United States District Court, D. Arizona

January 13, 2017

Michael Devaughn Johnson, Petitioner,
v.
Joseph M Arpaio, et al., Respondents.

          ORDER

          Roslyn O. Silver Senior United States District Judge

         Petitioner filed a Petition for Writ of Habeas Corpus on August 3, 2015. (Doc. 1.) Petitioner's Amended Petition for Writ of Habeas Corpus raised three grounds for relief: (1) Petitioner was denied a fair trial when the number of jurors was reduced during trial in violation of his right to a fair jury trial; (2) Petitioner is actually innocent in light of newly discovered evidence; and (3) Petitioner was arrested without probable cause in violation of the Fourth Amendment. (Doc. 5 at 6-8.) Petitioner subsequently moved to voluntarily strike the second and third grounds for relief. (Doc. 16 at 1.)

         On August 18, 2016, Magistrate Judge Michelle H. Burns issued a Report and Recommendation (“R&R”) recommending this Court (1) grant Petitioner's motion to strike the second and third grounds for relief (Doc. 16) in light of Petitioner's submissions and the procedural status of these two grounds; (2) deny with prejudice Petitioner's first ground for relief based on procedural default; and (3) deny a Certificate of Appealability and leave to proceed in forma pauperis on appeal. (Doc. 21 at 16.) On August 29, 2016, Petitioner objected to the Magistrate Judge's R&R with regard to Petitioner's first ground for relief. (Doc. 23.)

         A district judge “may accept, reject, or modify, in whole or in part, the findings or recommendations made by the magistrate judge.” 28 U.S.C. § 636(b). Where any party has filed timely objections to the R&R, the district court's review of the part objected to must be de novo. Id. Here, Petitioner timely objected to the Magistrate Judge's R&R with regard to Petitioner's first ground for relief. (See Doc. 23.) After reviewing the record, the R&R, and the Petitioner's objections, the Court will adopt the R&R and supplement the R&R with the following discussion related to Petitioner's objections.

         I. DISCUSSION.

Recorded information
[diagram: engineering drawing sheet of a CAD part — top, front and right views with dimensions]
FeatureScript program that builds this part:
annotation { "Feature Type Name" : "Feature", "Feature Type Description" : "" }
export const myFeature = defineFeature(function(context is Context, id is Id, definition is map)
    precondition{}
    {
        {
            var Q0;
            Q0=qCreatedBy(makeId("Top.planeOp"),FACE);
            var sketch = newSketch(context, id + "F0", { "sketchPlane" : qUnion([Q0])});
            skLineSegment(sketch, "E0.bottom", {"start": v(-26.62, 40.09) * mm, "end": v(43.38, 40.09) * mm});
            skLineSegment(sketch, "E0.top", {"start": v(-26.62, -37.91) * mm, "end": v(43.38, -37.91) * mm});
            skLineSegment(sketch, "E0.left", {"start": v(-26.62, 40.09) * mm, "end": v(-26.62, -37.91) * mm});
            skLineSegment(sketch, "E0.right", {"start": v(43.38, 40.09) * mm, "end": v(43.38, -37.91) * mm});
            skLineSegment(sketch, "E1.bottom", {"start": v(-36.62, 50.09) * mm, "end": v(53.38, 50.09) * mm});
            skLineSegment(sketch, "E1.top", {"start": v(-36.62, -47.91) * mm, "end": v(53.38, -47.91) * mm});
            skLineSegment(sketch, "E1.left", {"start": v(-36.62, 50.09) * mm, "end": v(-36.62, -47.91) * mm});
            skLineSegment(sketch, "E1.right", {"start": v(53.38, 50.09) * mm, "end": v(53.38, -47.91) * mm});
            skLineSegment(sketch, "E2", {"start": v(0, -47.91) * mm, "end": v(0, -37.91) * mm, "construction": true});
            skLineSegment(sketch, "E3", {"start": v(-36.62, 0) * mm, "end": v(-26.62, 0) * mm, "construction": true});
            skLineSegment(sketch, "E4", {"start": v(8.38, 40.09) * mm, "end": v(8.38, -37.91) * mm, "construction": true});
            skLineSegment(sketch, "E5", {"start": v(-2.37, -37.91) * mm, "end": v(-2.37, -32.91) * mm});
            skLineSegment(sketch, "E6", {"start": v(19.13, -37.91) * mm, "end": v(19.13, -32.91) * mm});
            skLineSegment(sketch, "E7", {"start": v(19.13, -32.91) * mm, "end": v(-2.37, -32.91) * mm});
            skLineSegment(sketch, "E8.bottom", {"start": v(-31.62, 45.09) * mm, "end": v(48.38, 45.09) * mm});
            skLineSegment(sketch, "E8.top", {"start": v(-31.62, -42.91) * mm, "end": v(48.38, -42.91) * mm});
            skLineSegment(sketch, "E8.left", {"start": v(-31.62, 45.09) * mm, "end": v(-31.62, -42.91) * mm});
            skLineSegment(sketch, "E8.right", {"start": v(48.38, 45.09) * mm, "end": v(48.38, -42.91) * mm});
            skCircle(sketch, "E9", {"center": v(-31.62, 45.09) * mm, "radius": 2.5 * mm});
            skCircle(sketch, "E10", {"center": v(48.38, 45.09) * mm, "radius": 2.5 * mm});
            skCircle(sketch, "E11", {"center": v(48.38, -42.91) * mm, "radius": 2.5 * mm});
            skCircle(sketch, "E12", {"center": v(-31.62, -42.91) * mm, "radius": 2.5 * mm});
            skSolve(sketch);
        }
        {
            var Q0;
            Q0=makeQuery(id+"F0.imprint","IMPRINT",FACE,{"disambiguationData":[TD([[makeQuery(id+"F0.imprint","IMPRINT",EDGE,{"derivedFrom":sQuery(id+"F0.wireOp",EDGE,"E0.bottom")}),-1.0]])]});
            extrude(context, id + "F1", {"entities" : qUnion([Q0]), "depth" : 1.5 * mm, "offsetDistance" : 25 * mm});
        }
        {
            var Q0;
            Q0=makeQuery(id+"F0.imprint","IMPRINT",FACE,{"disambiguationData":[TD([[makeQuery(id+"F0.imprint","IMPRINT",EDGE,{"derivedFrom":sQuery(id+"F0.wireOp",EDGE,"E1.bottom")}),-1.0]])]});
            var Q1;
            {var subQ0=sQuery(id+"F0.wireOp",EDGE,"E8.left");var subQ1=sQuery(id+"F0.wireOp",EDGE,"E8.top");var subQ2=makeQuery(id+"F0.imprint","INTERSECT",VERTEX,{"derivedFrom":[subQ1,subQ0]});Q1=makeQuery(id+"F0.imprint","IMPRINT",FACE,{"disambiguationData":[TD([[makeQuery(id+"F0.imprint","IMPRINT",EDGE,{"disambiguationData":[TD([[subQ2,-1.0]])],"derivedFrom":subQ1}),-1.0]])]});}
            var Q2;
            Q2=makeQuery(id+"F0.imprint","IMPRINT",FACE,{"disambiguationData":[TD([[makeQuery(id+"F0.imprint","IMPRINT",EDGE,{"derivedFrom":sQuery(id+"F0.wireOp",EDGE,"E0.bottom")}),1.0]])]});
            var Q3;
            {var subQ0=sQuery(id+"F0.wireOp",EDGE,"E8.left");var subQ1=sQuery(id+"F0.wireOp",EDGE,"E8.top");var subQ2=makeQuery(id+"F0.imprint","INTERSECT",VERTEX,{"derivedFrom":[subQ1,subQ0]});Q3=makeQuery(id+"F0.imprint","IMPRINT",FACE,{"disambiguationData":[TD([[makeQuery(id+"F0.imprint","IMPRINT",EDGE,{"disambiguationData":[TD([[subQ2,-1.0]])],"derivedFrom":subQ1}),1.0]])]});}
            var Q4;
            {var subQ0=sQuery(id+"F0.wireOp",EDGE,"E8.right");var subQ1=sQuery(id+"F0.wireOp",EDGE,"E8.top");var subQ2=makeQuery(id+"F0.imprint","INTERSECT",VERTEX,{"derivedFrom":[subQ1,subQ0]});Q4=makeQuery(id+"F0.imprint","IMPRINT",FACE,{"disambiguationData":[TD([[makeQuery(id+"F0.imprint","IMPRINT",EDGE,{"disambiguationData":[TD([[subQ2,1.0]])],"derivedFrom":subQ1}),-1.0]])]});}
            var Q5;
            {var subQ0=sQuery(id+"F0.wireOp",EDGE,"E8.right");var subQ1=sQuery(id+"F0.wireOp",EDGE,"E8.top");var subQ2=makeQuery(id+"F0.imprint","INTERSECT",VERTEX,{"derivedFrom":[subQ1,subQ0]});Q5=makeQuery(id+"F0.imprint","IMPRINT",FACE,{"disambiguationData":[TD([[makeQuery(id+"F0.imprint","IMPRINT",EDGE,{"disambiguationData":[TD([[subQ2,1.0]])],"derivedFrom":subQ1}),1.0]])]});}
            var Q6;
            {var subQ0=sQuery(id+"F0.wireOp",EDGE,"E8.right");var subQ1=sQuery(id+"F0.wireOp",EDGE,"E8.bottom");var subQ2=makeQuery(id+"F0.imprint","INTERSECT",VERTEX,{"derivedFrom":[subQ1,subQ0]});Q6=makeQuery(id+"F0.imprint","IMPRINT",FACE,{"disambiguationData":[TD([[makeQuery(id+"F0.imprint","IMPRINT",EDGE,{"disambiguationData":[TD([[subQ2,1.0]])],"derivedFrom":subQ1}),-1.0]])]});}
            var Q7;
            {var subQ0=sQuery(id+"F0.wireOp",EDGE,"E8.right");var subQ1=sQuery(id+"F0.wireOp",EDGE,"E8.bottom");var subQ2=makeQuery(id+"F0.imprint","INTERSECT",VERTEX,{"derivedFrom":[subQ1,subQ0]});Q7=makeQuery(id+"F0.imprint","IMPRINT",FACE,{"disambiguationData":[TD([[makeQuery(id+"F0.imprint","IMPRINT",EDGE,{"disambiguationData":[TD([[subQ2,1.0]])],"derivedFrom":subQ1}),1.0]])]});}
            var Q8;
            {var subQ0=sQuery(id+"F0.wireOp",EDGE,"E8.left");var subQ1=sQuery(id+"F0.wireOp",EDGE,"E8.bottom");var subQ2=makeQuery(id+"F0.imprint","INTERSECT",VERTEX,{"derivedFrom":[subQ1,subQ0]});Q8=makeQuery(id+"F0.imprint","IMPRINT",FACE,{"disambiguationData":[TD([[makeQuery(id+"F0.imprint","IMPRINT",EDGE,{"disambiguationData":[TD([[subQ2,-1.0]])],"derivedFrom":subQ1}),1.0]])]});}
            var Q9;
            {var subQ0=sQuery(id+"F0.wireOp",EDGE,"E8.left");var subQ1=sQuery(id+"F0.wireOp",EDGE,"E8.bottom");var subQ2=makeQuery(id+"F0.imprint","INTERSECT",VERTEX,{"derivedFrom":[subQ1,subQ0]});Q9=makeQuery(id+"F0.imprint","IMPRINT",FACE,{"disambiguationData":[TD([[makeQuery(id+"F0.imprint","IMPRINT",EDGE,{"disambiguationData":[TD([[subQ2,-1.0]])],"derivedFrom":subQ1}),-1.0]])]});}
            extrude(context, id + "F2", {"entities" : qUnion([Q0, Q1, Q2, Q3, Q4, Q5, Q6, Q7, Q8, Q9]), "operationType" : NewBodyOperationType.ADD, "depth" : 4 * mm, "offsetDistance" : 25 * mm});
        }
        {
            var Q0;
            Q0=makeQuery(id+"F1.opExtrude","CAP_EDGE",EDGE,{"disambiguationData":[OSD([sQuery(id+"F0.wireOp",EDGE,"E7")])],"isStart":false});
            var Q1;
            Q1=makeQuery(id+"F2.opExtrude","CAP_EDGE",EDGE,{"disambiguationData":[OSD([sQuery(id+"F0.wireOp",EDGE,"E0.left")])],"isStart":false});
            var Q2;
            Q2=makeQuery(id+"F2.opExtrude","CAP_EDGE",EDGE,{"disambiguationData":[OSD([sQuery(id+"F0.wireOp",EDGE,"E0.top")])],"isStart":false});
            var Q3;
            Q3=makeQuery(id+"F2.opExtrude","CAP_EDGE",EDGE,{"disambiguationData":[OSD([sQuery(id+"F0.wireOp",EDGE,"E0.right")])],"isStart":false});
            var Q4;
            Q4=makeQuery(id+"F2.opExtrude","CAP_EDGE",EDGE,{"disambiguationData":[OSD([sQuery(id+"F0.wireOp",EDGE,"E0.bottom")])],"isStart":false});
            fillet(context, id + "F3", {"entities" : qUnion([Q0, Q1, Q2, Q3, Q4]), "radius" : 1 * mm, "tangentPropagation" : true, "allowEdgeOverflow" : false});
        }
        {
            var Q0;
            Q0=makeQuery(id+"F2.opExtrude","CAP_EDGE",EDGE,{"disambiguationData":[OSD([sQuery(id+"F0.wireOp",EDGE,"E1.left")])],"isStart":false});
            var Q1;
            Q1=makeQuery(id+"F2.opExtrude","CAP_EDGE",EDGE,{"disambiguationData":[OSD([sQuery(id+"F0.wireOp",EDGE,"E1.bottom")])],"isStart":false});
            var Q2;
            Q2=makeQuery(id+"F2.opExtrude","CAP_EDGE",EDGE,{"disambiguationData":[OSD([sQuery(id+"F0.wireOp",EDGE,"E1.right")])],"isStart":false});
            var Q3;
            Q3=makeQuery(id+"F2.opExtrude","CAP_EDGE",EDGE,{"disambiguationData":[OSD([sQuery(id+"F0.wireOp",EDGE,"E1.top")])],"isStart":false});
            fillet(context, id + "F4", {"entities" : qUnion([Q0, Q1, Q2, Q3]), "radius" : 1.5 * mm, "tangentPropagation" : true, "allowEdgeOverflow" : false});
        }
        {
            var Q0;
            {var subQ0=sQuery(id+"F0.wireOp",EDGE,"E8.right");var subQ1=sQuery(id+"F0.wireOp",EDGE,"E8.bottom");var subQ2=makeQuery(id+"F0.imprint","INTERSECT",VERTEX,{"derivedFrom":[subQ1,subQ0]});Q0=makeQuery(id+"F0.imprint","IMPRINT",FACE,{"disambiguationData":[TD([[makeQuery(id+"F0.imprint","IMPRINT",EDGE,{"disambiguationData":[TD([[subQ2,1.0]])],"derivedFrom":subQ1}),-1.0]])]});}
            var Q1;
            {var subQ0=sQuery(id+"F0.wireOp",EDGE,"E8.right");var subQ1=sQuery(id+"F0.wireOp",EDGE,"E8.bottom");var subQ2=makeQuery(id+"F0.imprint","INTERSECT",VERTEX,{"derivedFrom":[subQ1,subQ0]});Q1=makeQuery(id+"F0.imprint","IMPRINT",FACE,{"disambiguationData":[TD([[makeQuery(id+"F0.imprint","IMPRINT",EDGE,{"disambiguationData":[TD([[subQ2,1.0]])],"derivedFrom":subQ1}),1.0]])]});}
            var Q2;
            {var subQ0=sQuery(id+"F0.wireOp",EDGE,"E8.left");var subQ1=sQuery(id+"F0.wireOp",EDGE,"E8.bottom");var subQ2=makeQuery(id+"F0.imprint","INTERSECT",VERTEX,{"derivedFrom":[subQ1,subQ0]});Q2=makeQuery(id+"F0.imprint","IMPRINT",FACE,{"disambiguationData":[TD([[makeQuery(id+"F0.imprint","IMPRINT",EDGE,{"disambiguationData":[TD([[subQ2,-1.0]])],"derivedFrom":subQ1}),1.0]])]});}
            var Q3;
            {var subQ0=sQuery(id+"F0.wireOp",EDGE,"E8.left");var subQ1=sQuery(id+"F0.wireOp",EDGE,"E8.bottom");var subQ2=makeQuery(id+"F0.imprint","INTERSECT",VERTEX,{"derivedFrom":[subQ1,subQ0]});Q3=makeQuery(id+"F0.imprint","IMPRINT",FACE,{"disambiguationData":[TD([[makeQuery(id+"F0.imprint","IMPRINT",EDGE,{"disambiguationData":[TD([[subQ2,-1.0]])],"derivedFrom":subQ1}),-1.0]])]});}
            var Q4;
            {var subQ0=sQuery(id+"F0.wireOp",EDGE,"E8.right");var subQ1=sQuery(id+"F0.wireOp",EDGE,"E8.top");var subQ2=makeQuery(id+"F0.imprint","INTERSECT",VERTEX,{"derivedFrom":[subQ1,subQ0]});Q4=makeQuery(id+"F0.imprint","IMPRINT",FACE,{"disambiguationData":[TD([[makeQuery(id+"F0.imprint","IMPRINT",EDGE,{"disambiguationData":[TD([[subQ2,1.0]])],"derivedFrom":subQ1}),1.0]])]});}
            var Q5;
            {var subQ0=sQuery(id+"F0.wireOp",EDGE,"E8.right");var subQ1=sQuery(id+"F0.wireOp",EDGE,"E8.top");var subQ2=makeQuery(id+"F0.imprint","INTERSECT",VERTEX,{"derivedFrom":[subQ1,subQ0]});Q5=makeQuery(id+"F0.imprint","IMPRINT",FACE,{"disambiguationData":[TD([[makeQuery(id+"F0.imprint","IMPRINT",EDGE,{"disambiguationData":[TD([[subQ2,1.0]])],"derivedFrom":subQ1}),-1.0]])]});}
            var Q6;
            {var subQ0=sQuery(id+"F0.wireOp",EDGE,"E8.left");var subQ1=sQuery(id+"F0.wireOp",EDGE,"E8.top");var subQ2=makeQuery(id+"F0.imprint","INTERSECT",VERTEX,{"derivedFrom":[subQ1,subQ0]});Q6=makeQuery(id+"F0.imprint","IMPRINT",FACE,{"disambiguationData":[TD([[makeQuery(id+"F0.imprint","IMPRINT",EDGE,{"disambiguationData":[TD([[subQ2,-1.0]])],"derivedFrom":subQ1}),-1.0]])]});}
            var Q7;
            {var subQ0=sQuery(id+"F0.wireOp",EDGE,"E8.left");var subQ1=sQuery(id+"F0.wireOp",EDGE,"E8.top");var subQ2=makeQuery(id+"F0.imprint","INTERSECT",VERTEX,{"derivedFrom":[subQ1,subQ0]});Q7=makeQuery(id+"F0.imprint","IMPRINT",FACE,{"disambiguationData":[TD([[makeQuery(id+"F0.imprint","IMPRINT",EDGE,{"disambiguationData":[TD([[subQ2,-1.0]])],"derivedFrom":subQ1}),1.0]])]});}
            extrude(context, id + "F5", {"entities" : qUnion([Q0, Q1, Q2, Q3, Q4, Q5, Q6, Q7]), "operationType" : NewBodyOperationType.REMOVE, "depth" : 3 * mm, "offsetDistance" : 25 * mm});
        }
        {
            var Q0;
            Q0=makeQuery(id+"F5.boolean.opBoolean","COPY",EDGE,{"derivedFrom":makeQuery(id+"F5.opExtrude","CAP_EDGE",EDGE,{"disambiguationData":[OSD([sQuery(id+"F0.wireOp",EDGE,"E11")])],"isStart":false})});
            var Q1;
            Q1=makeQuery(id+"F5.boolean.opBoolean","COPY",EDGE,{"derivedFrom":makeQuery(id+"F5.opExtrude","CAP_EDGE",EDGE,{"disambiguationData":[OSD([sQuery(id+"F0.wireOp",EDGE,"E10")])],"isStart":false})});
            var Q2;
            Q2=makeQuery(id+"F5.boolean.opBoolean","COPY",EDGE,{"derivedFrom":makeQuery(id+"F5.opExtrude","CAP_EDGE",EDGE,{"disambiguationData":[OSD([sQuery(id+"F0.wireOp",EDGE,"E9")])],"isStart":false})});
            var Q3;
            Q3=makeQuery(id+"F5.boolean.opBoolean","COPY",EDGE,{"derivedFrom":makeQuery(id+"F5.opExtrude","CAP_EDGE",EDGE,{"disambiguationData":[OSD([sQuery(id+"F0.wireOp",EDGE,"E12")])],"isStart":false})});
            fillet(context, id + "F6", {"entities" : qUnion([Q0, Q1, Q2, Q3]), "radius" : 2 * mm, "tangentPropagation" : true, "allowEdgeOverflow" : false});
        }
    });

Task statement
Render this sentence from the court order in Spanish: "Petitioner filed a Petition for Writ of Habeas Corpus on August 3, 2015."

Correct output
El peticionario presentó una solicitud de auto de hábeas corpus el 3 de agosto de 2015.